EXERCISE BRIEF. Give back the records below exactly, every one, with no pictures.

DATASET RECORDS.
***
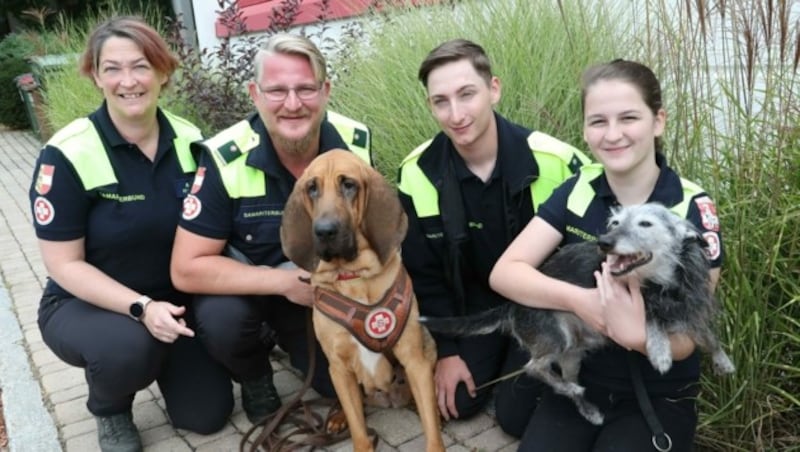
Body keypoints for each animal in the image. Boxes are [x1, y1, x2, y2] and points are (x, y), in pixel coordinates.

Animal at [422, 203, 736, 426]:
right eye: (615, 222)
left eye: (646, 223)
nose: (604, 241)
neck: (666, 284)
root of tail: (511, 306)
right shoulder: (638, 306)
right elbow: (651, 319)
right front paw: (660, 352)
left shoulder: (694, 311)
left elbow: (708, 336)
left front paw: (722, 360)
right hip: (555, 338)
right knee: (534, 368)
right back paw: (572, 389)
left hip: (572, 355)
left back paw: (587, 408)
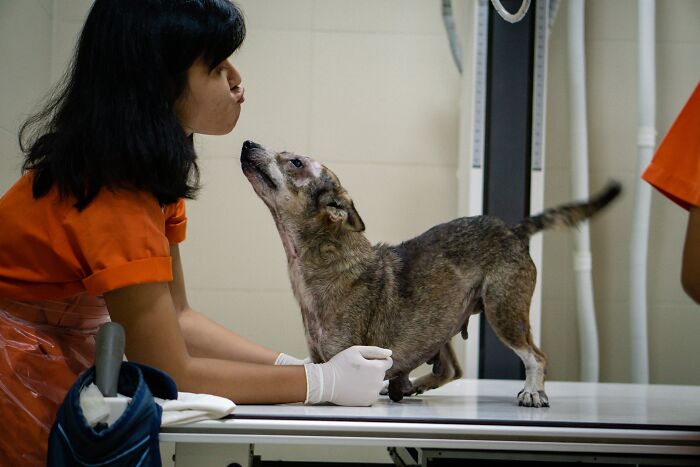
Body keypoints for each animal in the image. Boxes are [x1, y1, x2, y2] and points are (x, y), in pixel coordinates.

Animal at [239, 141, 616, 408]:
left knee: (536, 356)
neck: (324, 257)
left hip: (504, 312)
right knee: (452, 368)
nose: (246, 142)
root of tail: (514, 229)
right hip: (441, 319)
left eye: (296, 162)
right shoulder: (319, 359)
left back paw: (532, 391)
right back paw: (410, 385)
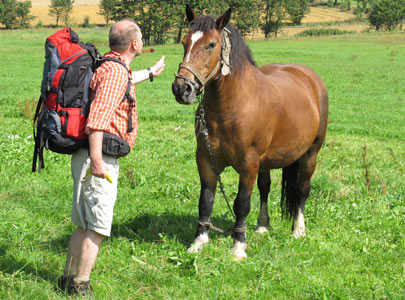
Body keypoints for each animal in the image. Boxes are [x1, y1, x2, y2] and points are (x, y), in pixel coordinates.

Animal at [171, 6, 328, 260]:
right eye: (185, 42)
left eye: (212, 44)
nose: (182, 88)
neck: (231, 108)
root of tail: (310, 78)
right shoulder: (205, 160)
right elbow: (205, 200)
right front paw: (199, 241)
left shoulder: (248, 164)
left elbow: (242, 203)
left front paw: (238, 245)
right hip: (266, 162)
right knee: (265, 188)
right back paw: (262, 226)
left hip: (310, 154)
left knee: (302, 190)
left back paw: (298, 229)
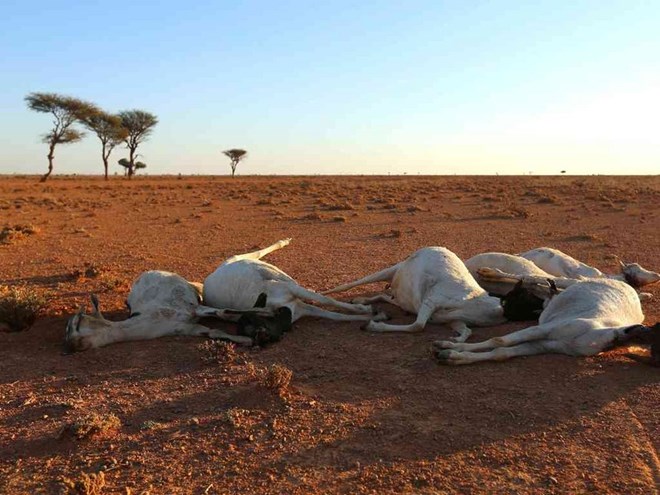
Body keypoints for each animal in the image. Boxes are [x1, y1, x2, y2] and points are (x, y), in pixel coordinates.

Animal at [64, 270, 261, 352]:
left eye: (76, 323)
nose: (70, 347)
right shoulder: (186, 328)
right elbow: (214, 332)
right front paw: (248, 340)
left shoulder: (193, 307)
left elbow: (223, 312)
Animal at [203, 238, 387, 323]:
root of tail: (211, 276)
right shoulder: (298, 303)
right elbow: (335, 314)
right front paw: (371, 312)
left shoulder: (293, 291)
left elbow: (328, 303)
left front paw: (368, 310)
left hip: (241, 259)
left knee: (258, 253)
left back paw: (283, 242)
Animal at [323, 247, 505, 341]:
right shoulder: (431, 300)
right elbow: (418, 326)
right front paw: (372, 326)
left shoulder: (453, 320)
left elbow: (467, 331)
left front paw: (454, 340)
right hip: (391, 270)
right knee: (351, 284)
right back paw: (325, 293)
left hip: (402, 296)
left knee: (387, 296)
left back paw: (360, 300)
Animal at [434, 279, 657, 364]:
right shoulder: (545, 330)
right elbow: (499, 340)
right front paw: (448, 345)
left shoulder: (546, 345)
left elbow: (501, 352)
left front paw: (454, 356)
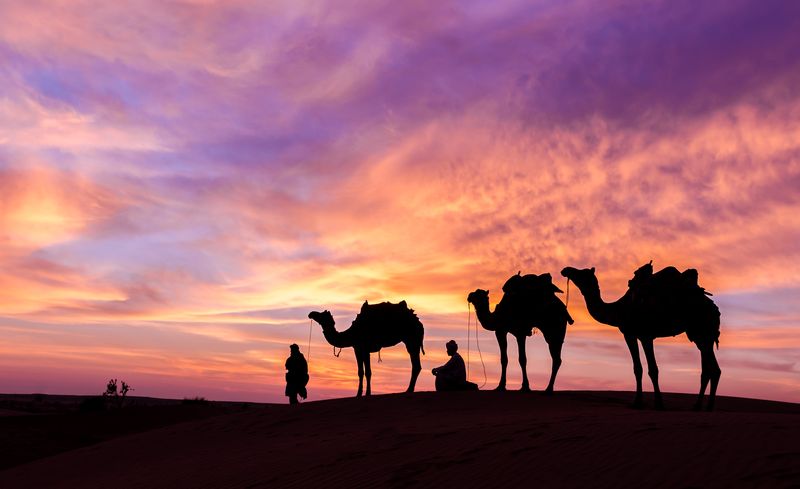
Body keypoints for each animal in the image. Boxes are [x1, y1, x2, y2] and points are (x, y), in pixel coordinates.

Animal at [560, 264, 720, 410]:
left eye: (582, 272)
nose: (566, 270)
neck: (618, 310)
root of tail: (713, 307)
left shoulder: (645, 336)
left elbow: (653, 369)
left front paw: (658, 403)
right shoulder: (630, 334)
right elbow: (637, 369)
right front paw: (637, 402)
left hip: (702, 330)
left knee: (712, 368)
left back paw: (707, 405)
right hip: (699, 335)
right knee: (710, 368)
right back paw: (700, 405)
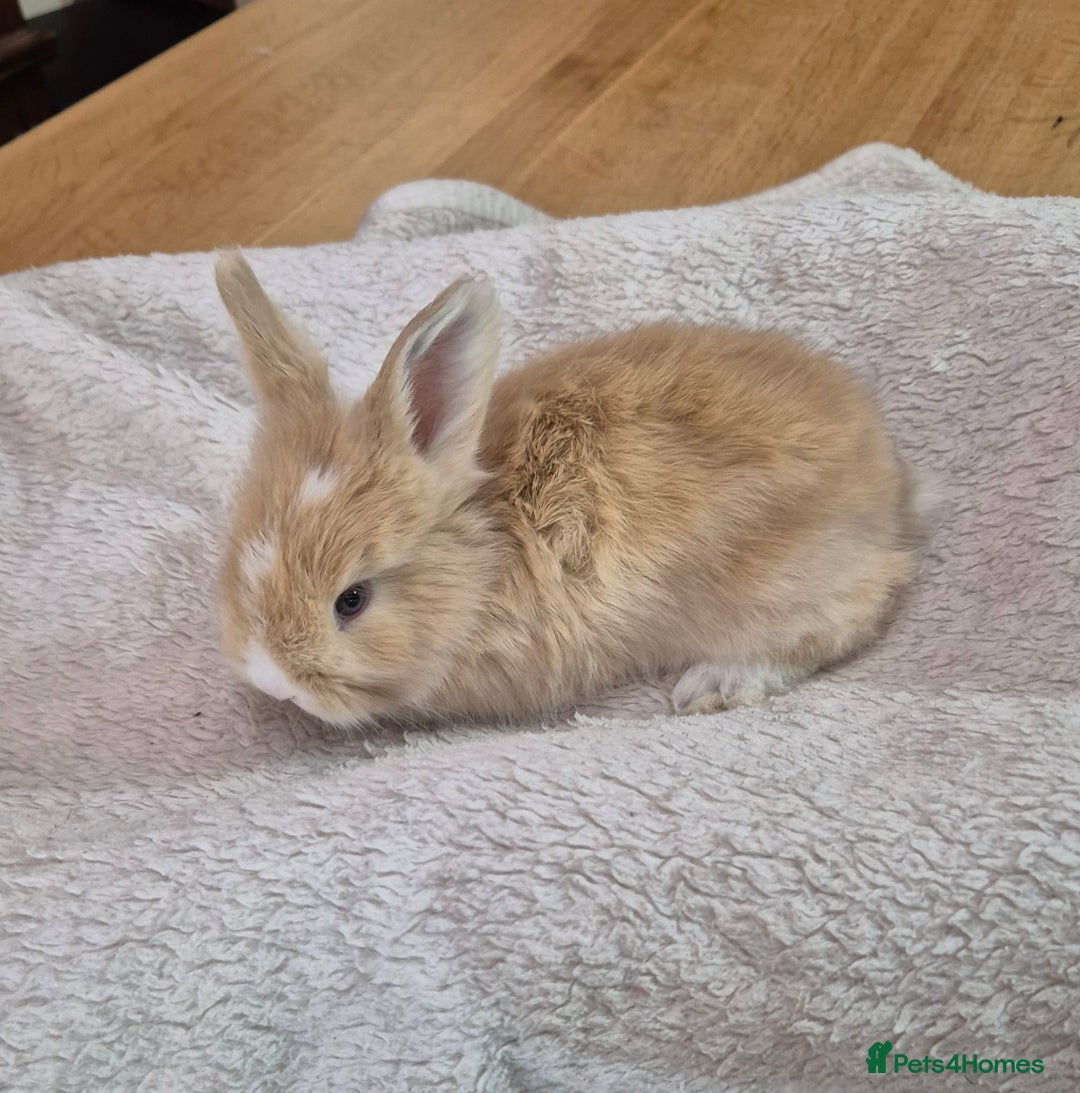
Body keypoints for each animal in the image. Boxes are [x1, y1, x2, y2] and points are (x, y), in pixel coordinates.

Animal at [215, 252, 922, 728]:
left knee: (850, 617)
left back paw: (712, 685)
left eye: (352, 600)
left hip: (774, 586)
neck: (485, 558)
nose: (273, 683)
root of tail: (889, 484)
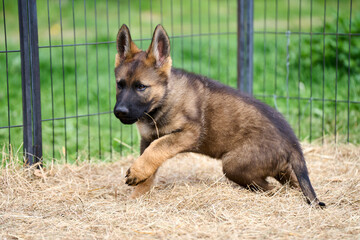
***
EXERCISE ANSWER.
Body keypoints for each animal in the image. Boxes are [x1, y1, x2, y2] and points are (x, y), in pixel coordinates.

Animal at [422, 203, 736, 426]:
right eye: (615, 222)
left eye: (646, 223)
nose: (604, 241)
neck: (666, 284)
root of tail: (511, 306)
right shoulder: (638, 306)
right elbow: (651, 319)
right front paw: (660, 352)
left shoulder: (694, 311)
left elbow: (708, 336)
left front paw: (722, 360)
right hip: (555, 338)
right knee: (534, 368)
right back paw: (572, 389)
left hip: (572, 355)
left back paw: (587, 408)
Body keypoints for each animal in the image. Boxes are [x1, y1, x2, y2] and points are (x, y), in pixel coordinates.

Animal at [239, 141, 616, 408]:
left knee: (536, 356)
neck: (324, 257)
left hip: (504, 312)
right knee: (452, 368)
nose: (246, 142)
root of tail: (514, 229)
right hip: (441, 319)
left eye: (296, 162)
right shoulder: (319, 359)
left back paw: (532, 391)
right back paw: (410, 385)
Body keypoints for each animal in the image. Boxes are [x1, y1, x2, y2] and points are (x, y), in pixel coordinates.

Animal at [171, 6, 328, 260]:
right eye: (185, 42)
left eye: (212, 44)
nose: (182, 88)
neck: (231, 108)
root of tail: (310, 78)
right shoulder: (205, 160)
right elbow: (205, 200)
right front paw: (199, 241)
left shoulder: (248, 164)
left elbow: (242, 203)
left front paw: (238, 245)
right hip: (266, 162)
right knee: (265, 188)
right back paw: (262, 226)
left hip: (310, 154)
left knee: (302, 190)
left back paw: (298, 229)
Body keypoints for each animal in the image. Boxes are [x1, y1, x2, y2] and points are (x, y), in pixel coordinates.

Animal at [64, 270, 261, 352]:
left eye: (76, 323)
nose: (70, 347)
right shoulder: (186, 328)
right elbow: (214, 332)
right front paw: (248, 340)
left shoulder: (193, 307)
left elbow: (223, 312)
Animal at [203, 238, 387, 323]:
root of tail: (211, 276)
right shoulder: (298, 303)
right elbow: (335, 314)
right front paw: (371, 312)
left shoulder: (293, 291)
left elbow: (328, 303)
left front paw: (368, 310)
left hip: (241, 259)
left knee: (258, 253)
left back paw: (283, 242)
Animal at [323, 247, 505, 341]:
right shoulder: (431, 300)
right elbow: (418, 326)
right front paw: (372, 326)
left shoulder: (453, 320)
left elbow: (467, 331)
left front paw: (454, 340)
right hip: (391, 270)
right knee: (351, 284)
right back paw: (325, 293)
left hip: (402, 296)
left knee: (387, 296)
left back paw: (360, 300)
Animal at [434, 279, 657, 364]:
right shoulder: (545, 330)
right elbow: (499, 340)
right front paw: (448, 345)
left shoulder: (546, 345)
left elbow: (501, 352)
left front paw: (454, 356)
Body keypoints for each animal in the image. Boxes are [x1, y1, x2, y2] and points are (x, y), in pixel coordinates.

Animal at [560, 264, 720, 410]:
left eye: (582, 272)
nose: (566, 270)
neck: (618, 310)
root of tail: (713, 307)
left shoulder: (645, 336)
left elbow: (653, 369)
left front paw: (658, 403)
right shoulder: (630, 334)
right elbow: (637, 369)
right front paw: (637, 402)
left hip: (702, 330)
left knee: (712, 368)
left back paw: (707, 405)
right hip: (699, 335)
right knee: (710, 368)
right back paw: (700, 405)
Body keypoints for each animal in the image. Boxes are [x1, y1, x2, y2] and points are (x, y), in pixel coordinates.

Animal at [215, 252, 922, 728]:
left knee: (850, 617)
left back paw: (712, 685)
left eye: (352, 600)
left hip: (774, 586)
neck: (485, 558)
nose: (273, 683)
root of tail: (889, 484)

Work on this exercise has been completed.